As more of the world's population enters the technology age, the demand for digital entertainment is rising. Russia is an area that is seeing particularly rampant growth with new programing becoming available across a wide geographic region. One of the companies making this expansion possible is CTC Media (NASDAQ:CTCM). The company owns a suite of entertainment assets including television networks, individual local stations, and even a few media production companies. The company operates a profitable business and is showing very exciting signs of growth. While only the fourth largest company operating in the industry, CTC sports attractive margins and a stable market share in an increasingly competitive market.
Looking at the last year’s performance, CTC grew revenues by 27% and reported EPS of $0.86. During this time, the company acquired two Russian production companies which gives CTC ownership of the content produced by these firms. The benefit of this arrangement not only covers the control of what is being produced, but also allows the company to bypass typical royalties that would be paid if they had purchased the content from another producer. The company also spent the year acquiring new stations adding 7 new units in large Russian cities. This strengthens the company’s local presence in these regional markets.
With all these acquisitions, one might draw a conclusion that CTC is in a more risky financial state because of the prices paid for the new assets. However, the company has been very disciplined with its capital and currently has no material debt on its balance sheet. A healthy cash position makes new acquisitions possible and on March 11, the company issued an announcement that they would be buying DTV group for $395 million. DTV group owns a network and 28 stations in Russia and the acquisition helps CTC reach out to the male audience which is a benefit given the company’s traditional female viewing audience. The company is also integrating new assets in Kazakhstan and Uzbekistan which should add value to earnings in 2008.

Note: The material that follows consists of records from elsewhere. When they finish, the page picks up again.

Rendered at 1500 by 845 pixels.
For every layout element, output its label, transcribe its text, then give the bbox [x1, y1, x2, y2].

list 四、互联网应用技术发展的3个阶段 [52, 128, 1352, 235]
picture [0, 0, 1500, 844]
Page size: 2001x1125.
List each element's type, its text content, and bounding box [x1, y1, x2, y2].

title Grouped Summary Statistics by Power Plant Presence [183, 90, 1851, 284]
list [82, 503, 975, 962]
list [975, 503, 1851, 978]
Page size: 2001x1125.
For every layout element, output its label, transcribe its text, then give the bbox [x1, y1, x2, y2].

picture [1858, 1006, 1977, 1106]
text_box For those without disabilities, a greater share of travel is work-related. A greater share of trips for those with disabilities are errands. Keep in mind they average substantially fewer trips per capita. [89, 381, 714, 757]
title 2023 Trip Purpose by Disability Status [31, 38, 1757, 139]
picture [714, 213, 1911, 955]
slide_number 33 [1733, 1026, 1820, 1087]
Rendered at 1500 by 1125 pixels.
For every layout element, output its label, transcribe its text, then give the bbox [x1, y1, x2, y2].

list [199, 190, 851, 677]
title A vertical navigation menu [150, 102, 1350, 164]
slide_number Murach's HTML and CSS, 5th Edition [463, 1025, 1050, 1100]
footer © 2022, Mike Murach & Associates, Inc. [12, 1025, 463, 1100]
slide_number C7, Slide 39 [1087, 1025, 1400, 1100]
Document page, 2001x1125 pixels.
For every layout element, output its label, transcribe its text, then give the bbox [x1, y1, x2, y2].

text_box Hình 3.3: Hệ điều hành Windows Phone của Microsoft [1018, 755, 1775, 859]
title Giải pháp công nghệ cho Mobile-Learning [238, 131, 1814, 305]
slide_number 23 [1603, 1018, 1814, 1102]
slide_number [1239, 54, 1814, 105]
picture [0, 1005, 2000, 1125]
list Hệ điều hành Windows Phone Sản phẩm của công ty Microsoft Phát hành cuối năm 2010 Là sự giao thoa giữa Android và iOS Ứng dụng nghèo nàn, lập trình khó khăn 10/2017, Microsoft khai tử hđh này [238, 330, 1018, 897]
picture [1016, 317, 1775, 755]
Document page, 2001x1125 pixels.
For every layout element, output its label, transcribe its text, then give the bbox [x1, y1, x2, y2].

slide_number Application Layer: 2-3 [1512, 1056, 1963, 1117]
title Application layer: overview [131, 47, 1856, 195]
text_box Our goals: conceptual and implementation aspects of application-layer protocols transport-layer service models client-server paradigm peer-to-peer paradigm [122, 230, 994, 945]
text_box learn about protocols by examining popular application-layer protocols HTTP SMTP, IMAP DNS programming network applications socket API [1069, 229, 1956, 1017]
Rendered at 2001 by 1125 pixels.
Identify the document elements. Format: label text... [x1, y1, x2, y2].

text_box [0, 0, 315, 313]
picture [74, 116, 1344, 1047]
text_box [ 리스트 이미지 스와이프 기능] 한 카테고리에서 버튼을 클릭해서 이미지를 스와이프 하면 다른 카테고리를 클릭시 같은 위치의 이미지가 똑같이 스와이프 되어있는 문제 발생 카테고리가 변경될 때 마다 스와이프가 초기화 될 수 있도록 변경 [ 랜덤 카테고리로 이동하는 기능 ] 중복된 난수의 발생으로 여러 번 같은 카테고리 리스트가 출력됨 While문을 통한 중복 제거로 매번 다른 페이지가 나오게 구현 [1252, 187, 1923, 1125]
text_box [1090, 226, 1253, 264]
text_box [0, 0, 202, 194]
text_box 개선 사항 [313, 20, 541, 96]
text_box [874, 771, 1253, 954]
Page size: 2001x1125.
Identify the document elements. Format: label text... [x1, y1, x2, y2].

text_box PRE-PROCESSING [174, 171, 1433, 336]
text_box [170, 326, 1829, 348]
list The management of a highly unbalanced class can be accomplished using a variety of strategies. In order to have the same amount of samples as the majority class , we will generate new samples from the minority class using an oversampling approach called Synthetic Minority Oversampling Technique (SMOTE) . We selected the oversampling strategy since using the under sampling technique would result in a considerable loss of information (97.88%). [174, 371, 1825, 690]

In order to monetize any of its broadcasting assets, the company must be able to sell advertising slots. Currently, television is one of the cheapest advertising media available in Russia and at the same time, demand is outstripping supply. This phenomenon has led to the industry growing by 37% last year and expectations are for robust growth again in 2008. One of the challenges facing the industry is a new regulation passed that limits advertising time to 15% of total air time. While this decreases the number of ad slots the company can sell per station, the relative scarcity hitting the market has allowed for price increases which effectively offset the reduction in advertising inventory.
Since the company operates in Russia and the stock is traded on US exchanges, investors should pay close attention to the Russian Ruble in comparison to the US dollar. Last year the dollar was weak compared to the ruble and this aided investors in the ADR. The dollar has continued to show weakness in the early stages of 2008 but it may be nearing an inflection point as records are being broken and the public outcry becomes louder. A stabilizing dollar will not hurt operations for CTC, but it may skew returns for US investors who hold a dollar denominated asset whose income is acquired in rubles.
Overall, the company looks very attractive given its growth prospects for 2008 and the position in which it is trading. A stabilizing US market would do wonders for the stock as multiples would likely begin to expand and discount the growth potential in the stock. Risk is still high until the US averages can prove they are able to stabilize, but once the environment becomes more attractive, this is a good name to keep close tabs on.